- WHAT YOU ARE ASKED TO DO: Copy the following lines word for word, from the first line through the line that contains "24: (487, 498)", with both included.
Start of PROVIDED INFORMATION
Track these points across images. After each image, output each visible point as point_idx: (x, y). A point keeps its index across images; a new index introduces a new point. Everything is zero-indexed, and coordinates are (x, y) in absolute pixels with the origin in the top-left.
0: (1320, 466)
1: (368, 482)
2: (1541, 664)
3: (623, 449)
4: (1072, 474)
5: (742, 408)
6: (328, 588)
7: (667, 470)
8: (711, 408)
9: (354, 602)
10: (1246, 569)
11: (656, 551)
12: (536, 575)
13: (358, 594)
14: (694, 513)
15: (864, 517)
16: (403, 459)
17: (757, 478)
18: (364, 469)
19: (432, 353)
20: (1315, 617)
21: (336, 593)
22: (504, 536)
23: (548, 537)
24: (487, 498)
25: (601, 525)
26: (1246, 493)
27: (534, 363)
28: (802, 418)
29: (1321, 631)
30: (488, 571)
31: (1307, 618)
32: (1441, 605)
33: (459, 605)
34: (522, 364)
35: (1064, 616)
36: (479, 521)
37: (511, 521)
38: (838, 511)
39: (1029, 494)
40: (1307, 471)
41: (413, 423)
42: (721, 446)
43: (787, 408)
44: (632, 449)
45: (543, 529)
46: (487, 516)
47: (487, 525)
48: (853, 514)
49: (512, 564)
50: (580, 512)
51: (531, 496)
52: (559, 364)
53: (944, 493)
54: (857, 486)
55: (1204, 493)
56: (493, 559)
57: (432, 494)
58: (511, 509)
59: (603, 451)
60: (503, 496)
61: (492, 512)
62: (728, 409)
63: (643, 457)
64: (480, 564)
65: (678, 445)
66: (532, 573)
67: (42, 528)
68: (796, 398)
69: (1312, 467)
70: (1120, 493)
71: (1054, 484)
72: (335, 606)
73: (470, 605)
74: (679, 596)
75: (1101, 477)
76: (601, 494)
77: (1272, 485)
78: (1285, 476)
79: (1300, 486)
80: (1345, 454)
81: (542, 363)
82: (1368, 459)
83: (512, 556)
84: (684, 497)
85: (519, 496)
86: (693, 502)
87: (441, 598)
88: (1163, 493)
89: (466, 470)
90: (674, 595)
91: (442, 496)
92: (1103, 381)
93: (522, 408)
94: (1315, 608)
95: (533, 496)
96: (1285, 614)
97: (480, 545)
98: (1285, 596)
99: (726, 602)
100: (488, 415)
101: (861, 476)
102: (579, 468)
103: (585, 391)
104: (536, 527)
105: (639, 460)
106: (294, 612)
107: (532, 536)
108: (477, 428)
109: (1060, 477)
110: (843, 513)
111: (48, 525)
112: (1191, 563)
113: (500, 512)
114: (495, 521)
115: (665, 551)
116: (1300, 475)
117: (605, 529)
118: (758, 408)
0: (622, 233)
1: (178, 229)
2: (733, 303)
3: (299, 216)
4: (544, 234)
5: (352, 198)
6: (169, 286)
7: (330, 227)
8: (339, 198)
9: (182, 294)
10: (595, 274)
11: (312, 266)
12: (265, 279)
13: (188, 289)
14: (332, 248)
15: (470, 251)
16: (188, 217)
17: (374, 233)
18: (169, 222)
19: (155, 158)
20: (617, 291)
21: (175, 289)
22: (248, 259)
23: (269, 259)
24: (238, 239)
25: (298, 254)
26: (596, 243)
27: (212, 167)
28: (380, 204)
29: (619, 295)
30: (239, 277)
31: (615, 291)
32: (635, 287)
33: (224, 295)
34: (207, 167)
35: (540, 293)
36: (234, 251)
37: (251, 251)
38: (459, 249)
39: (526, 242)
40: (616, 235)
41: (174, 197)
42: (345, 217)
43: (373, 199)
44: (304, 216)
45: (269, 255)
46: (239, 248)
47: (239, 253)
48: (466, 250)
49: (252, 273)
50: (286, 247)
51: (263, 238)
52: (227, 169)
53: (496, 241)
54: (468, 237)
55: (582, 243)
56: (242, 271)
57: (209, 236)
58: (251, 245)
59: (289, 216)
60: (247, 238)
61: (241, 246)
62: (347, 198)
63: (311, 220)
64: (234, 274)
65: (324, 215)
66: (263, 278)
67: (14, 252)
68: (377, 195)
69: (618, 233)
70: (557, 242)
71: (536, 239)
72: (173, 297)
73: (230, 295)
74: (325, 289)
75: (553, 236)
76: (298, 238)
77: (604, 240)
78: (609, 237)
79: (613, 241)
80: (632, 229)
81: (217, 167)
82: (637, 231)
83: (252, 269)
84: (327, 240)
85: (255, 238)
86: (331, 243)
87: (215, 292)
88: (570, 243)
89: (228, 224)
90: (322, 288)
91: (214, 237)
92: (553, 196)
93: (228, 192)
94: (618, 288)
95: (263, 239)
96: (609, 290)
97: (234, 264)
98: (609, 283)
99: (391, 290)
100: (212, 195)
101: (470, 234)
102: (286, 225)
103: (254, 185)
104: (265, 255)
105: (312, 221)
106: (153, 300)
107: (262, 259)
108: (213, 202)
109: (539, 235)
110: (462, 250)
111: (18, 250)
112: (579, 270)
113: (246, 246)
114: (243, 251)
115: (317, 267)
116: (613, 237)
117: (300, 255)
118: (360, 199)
End of PROVIDED INFORMATION
- RESPONSE:
Track these points across images. After each image, output each visible point as point_idx: (x, y). A point keeps its index across images; a new index introduces a new point. Everything is zero-indexed, and coordinates are (x, y) in absolute pixels with the origin in the top-left.
0: (1320, 466)
1: (368, 482)
2: (1541, 664)
3: (623, 449)
4: (1072, 474)
5: (742, 408)
6: (328, 588)
7: (667, 470)
8: (711, 408)
9: (354, 602)
10: (1246, 569)
11: (656, 551)
12: (536, 575)
13: (358, 594)
14: (694, 513)
15: (864, 517)
16: (403, 459)
17: (757, 478)
18: (364, 469)
19: (432, 353)
20: (1315, 617)
21: (336, 593)
22: (504, 536)
23: (548, 537)
24: (487, 498)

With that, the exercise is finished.